Casali del Manco: tutti gli intrecci (e gli inciuci) nella lista “Futuro in Comune”

A Casali del Manco sta andando in scena uno dei peggiori teatrini della politica mai visti. Abbiamo letto e riportato le liste, e ci siamo fatti due conticini: protagonista principale, come sempre, è il solito Pd: dietro un rinnovamento di facciata vi è una vera e propria suddivisione per appartenenza al vecchio ceto politico. L’operazione è gestita da Nicola Adamo (u sannu puru i petri i mianzu a via) tramite i suoi due uomini più fidati: Luigi Guglielmelli e Saverio Barca, entrambi pedacesi.

Nella lista “Futuro in Comune”, candidato a sindaco Nuccio Martire, sono presenti: Carmelo Rota, prestanome di Ennio Morrone, candidatura frutto di un accordo di potere tra i due politici cosentini; Luca Covelli, nipote di Damiano Covelli, storico collaboratore di Nicola Adamo e di Giulio Covelli , storico autista di Pino Gentile. Poi c’è Alfredo Morrone, cugino del consigliere regionale Giuseppe Giudiceandrea e Patricia Polillo in rappresentanza di Orlandino Greco.

Una vera e propria operazione di “inciucismo” che vede coinvolti tutti i grandi vecchi esponenti del PD di quelle parti, a partire da Tonino De Santis di Spezzano Piccolo passando per Luca Mendicelli, ex Sindaco di Casole Bruzio, per finire al candidato a Sindaco Nuccio Martire, compare di Mario Oliverio il presidente della Regione. Ci mancavano solo Aieta e don Magorno e siamo a posto. Una vera e propria spartizione studiata a tavolino, frutto di una guerra intestina tra bande rivali, interne al PD, che hanno come unico scopo quello di mettere le mani sul bottino.

Nonostante tanta evidenza hanno avuto il coraggio di accusare Iazzolino di fare accordi sottobanco. Lo avevamo scritto: basta “saper leggere” le liste per capire dove sta l’inciucio, e nella lista di Iazzolino, a differenza della loro, non ci sono presenze “anomale”.

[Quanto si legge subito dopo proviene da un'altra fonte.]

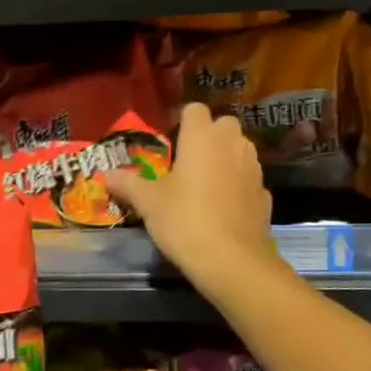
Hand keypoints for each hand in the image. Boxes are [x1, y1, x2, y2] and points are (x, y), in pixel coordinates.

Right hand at [104, 103, 277, 286]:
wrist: (233, 261)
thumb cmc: (185, 220)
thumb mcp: (148, 203)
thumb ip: (128, 183)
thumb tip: (105, 174)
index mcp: (202, 136)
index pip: (194, 109)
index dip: (181, 121)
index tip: (169, 142)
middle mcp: (232, 143)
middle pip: (222, 125)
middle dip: (207, 137)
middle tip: (186, 162)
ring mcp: (253, 167)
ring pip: (239, 149)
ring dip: (224, 158)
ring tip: (204, 184)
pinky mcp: (265, 192)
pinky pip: (247, 178)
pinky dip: (237, 184)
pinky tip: (223, 207)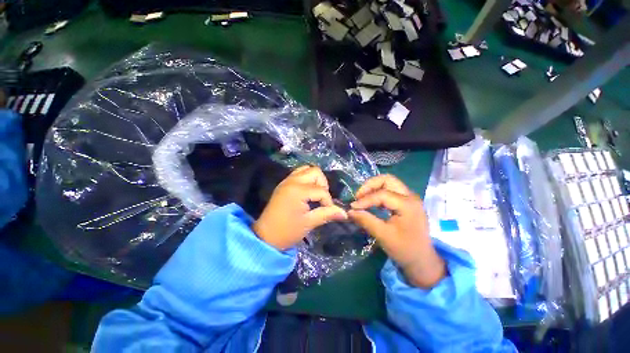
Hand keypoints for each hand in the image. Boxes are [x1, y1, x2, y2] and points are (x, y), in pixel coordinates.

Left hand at [253, 166, 347, 250]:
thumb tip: (345, 213)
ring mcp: (286, 181)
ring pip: (306, 169)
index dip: (328, 201)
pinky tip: (307, 193)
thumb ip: (327, 214)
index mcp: (298, 191)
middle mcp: (292, 181)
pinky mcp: (284, 184)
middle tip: (321, 199)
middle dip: (322, 184)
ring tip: (315, 194)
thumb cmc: (287, 231)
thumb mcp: (309, 223)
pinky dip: (306, 179)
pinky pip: (298, 174)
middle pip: (315, 171)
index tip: (327, 211)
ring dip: (314, 180)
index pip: (321, 190)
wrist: (265, 237)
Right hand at [348, 175, 445, 287]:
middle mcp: (410, 196)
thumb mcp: (383, 235)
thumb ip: (366, 220)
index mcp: (408, 204)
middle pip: (387, 180)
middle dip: (370, 185)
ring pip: (389, 183)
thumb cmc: (405, 249)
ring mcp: (410, 198)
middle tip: (358, 196)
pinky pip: (390, 191)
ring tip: (362, 198)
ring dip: (374, 188)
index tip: (352, 207)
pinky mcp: (407, 203)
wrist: (423, 261)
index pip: (382, 194)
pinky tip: (371, 202)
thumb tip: (349, 211)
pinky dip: (378, 193)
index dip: (365, 199)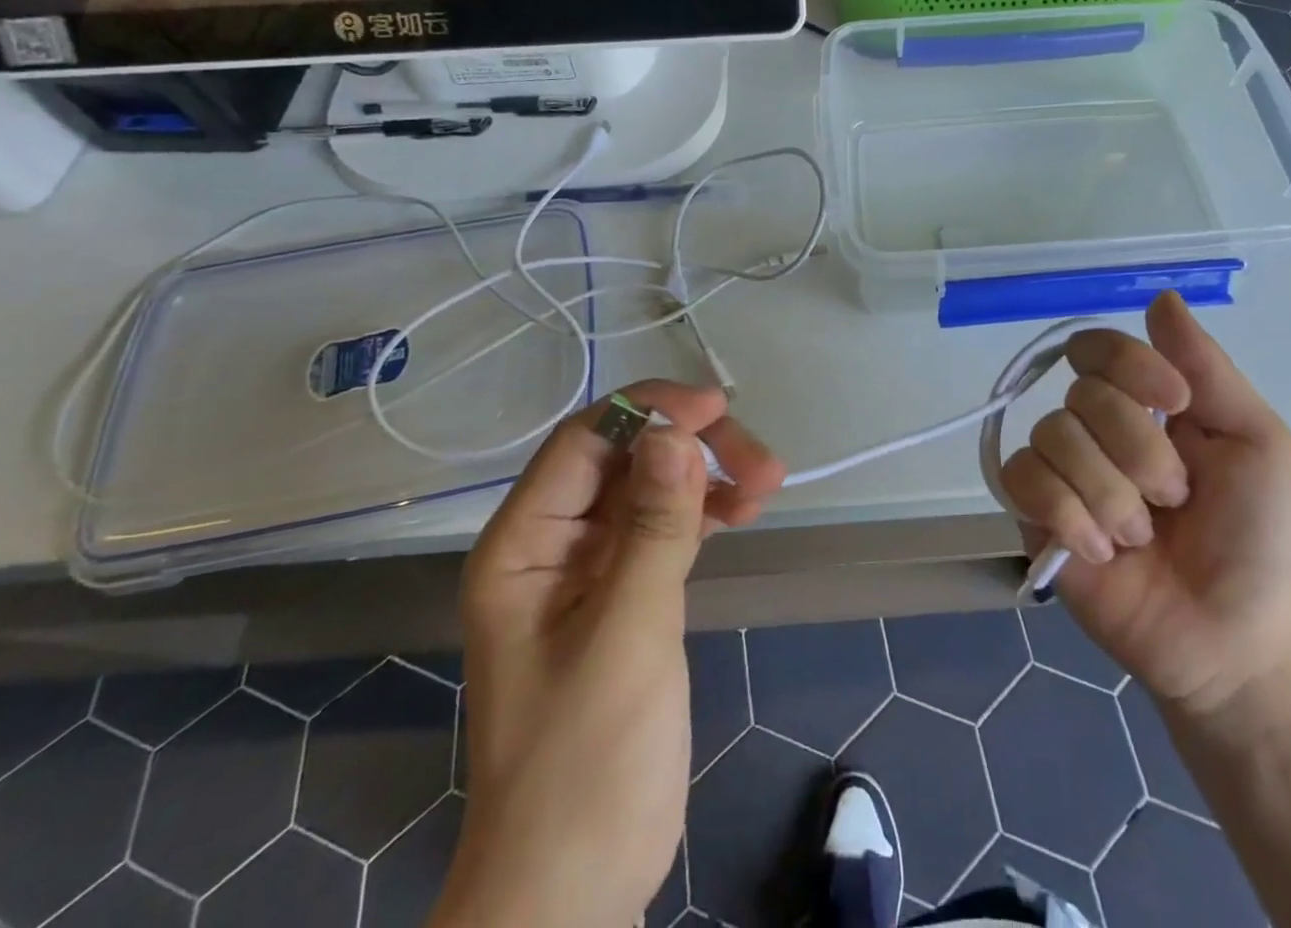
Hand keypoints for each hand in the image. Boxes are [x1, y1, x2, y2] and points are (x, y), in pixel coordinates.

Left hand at [431, 382, 785, 927]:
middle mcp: (552, 543)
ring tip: (767, 484)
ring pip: (652, 490)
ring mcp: (591, 569)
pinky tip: (744, 509)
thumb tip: (675, 431)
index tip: (717, 410)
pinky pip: (666, 528)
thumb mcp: (627, 636)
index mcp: (523, 544)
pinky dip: (705, 512)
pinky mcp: (627, 594)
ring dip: (707, 477)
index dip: (648, 411)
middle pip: (625, 459)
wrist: (574, 890)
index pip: (584, 442)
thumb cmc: (586, 765)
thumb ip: (654, 528)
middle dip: (692, 448)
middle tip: (761, 461)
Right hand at [1000, 291, 1290, 718]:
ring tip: (1140, 538)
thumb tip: (1161, 296)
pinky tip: (1099, 551)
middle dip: (1138, 451)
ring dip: (1109, 493)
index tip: (1175, 404)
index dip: (1128, 365)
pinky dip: (1067, 514)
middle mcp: (1094, 428)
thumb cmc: (1259, 541)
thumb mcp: (1257, 445)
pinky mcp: (1032, 515)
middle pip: (1081, 394)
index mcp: (1143, 404)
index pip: (1099, 348)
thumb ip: (1207, 369)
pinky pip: (1023, 480)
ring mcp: (1060, 471)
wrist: (1233, 642)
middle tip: (1173, 499)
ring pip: (1053, 437)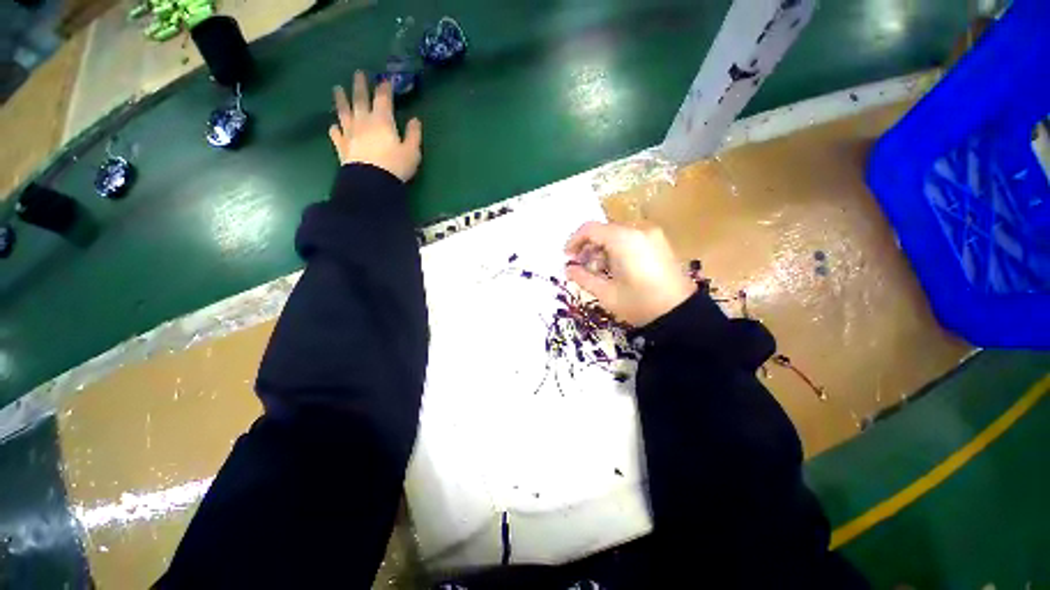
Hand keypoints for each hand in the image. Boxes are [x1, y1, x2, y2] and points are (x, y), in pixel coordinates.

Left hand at [329, 71, 422, 181]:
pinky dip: (335, 128)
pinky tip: (334, 126)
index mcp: (382, 120)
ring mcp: (350, 132)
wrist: (371, 183)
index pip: (383, 98)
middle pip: (360, 99)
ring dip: (340, 99)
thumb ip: (414, 135)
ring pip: (343, 111)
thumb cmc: (395, 166)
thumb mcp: (412, 152)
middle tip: (358, 73)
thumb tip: (415, 120)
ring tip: (337, 89)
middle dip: (360, 85)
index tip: (385, 80)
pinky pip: (336, 133)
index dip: (385, 87)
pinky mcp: (341, 146)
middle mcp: (363, 121)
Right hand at [565, 222, 695, 326]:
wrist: (681, 314)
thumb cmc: (640, 304)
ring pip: (617, 235)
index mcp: (624, 239)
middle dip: (589, 248)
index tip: (567, 257)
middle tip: (583, 268)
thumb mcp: (606, 294)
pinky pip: (631, 239)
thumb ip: (583, 278)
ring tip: (600, 272)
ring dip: (603, 249)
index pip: (590, 229)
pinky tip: (617, 269)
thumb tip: (568, 269)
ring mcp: (652, 234)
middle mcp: (638, 229)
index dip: (574, 241)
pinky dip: (617, 250)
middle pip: (604, 231)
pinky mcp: (659, 242)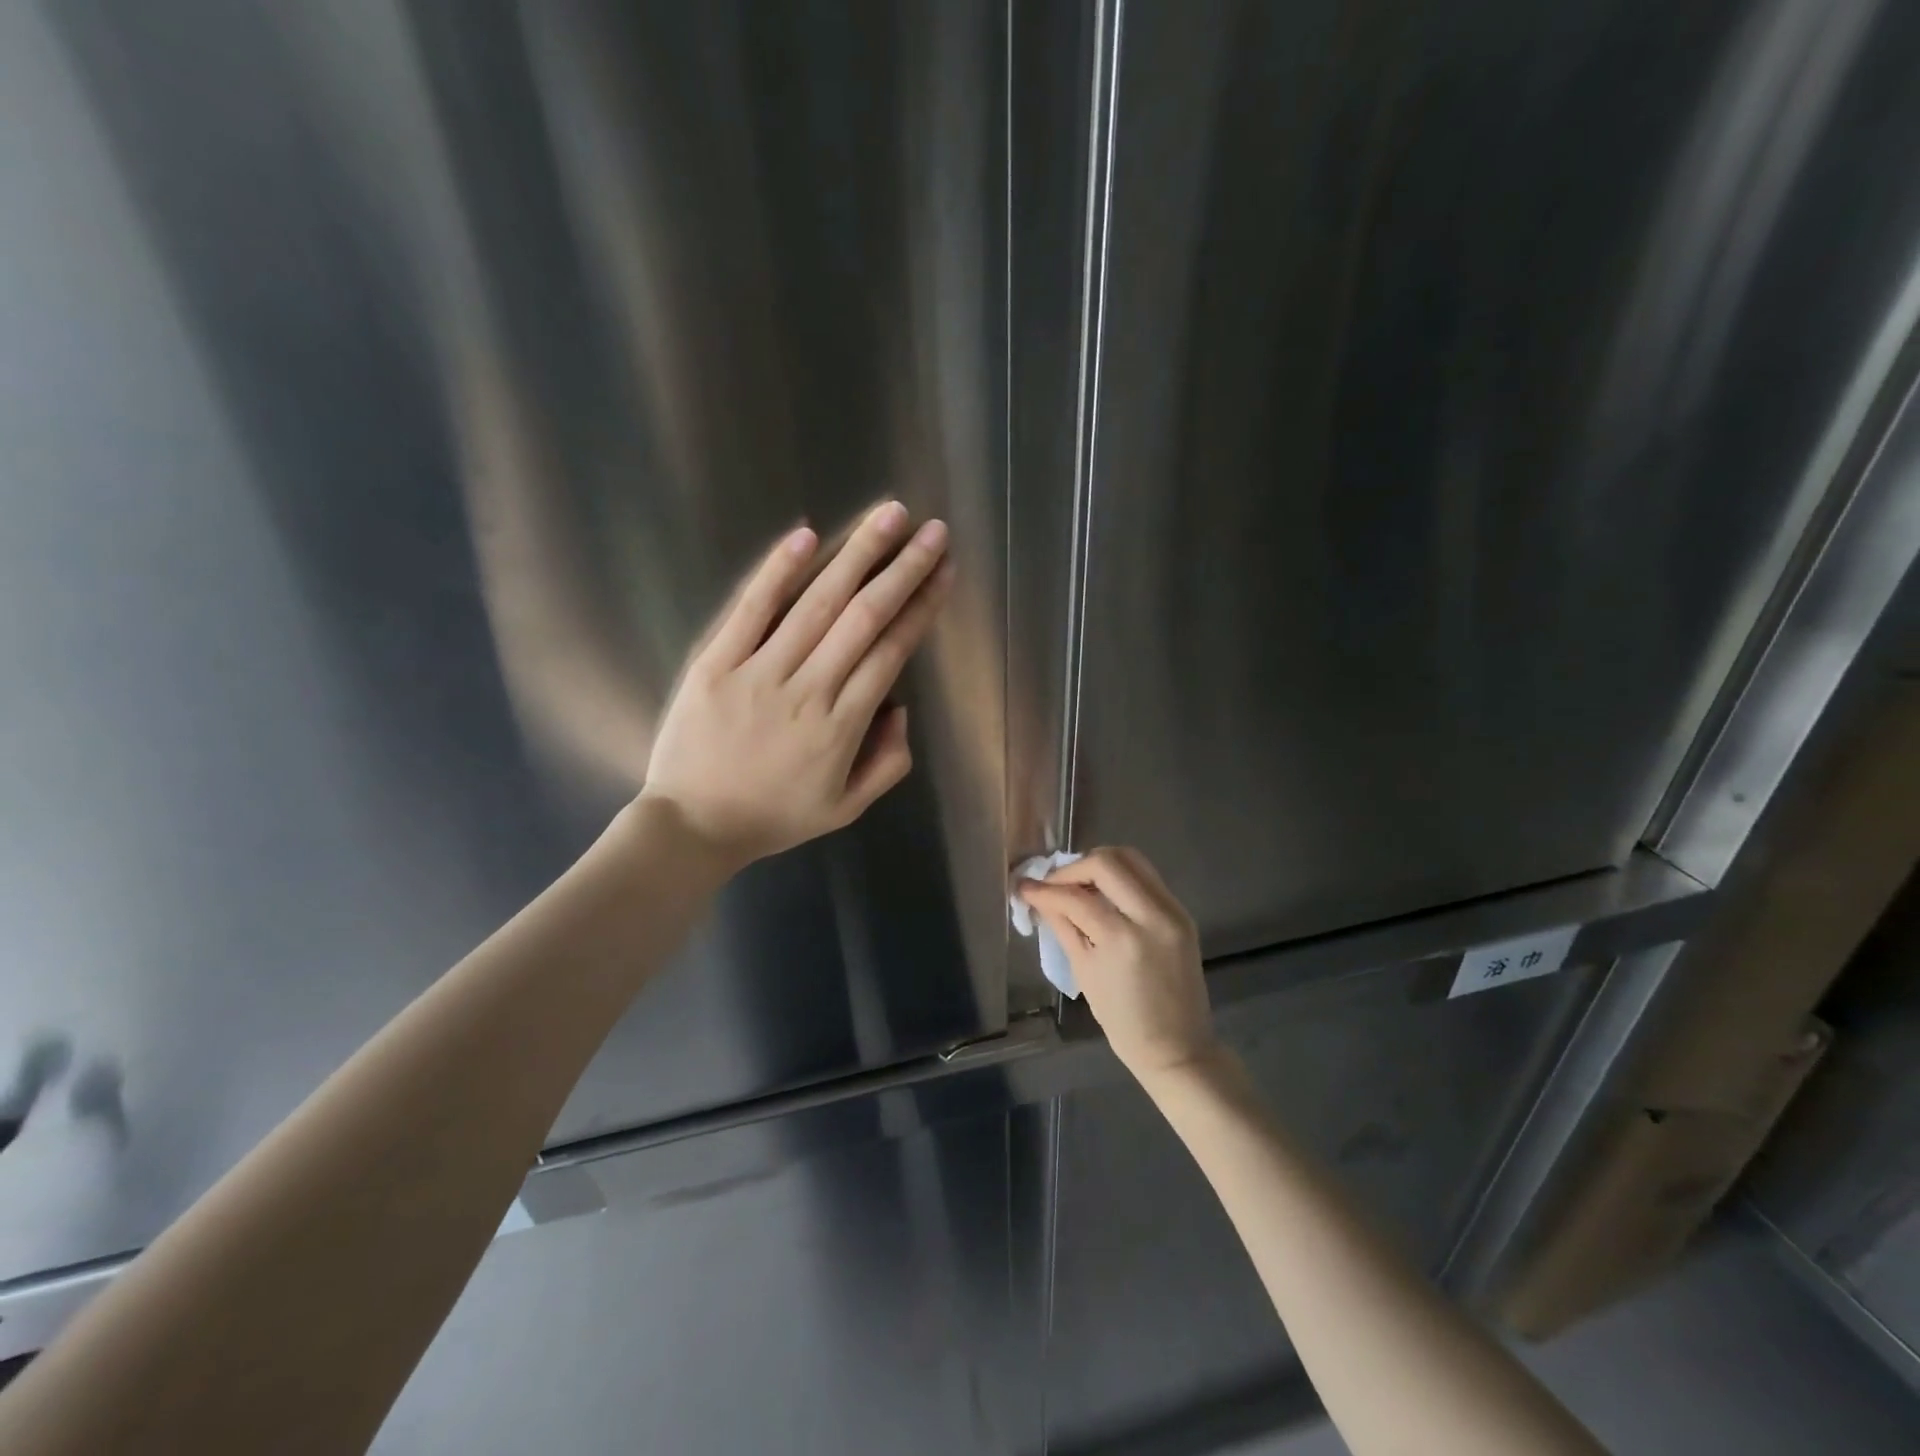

Qualcuno potrebbe dire che non c’è niente di male ad avere queste persone in lista e la parentela o la vicinanza a personaggi “storici” del PD, oltre a non essere “sinonimo” di marpioni, è cosa scontata visto che dietro la lista civica c’è proprio il PD. E ci può stare. Ma perfavore non chiamatelo cambiamento o rinnovamento, perchè è evidente anche ad un bambino che la logica spartitoria e inciucista, nonostante le tante batoste elettorali, ancora persiste nella vecchia e stantia nomenklatura del PD cosentino. E per essere certi che è così, basta guardare quello che sta succedendo in questi giorni a Calabria Verde, dove il presidente Oliverio, il principale sponsor del candidato Nuccio Martire,  è indagato per una della azioni che più gli riesce meglio: la “lottizzazione” a favore di marpioni e intrallazzatori professionisti della “cosa pubblica”. E se  si è comportato così a Calabria Verde decidendo assunzioni, incarichi, e affidamenti per i soliti amici degli amici, in segrete riunioni che si tenevano a casa di Nicola Adamo, strafregandosene di tutto e di tutti, e in barba alle regole e alla Legge, vi chiedo: perchè dovrebbe comportarsi diversamente a Casali del Manco?

Ai cittadini di Casali del Manco l’ardua sentenza.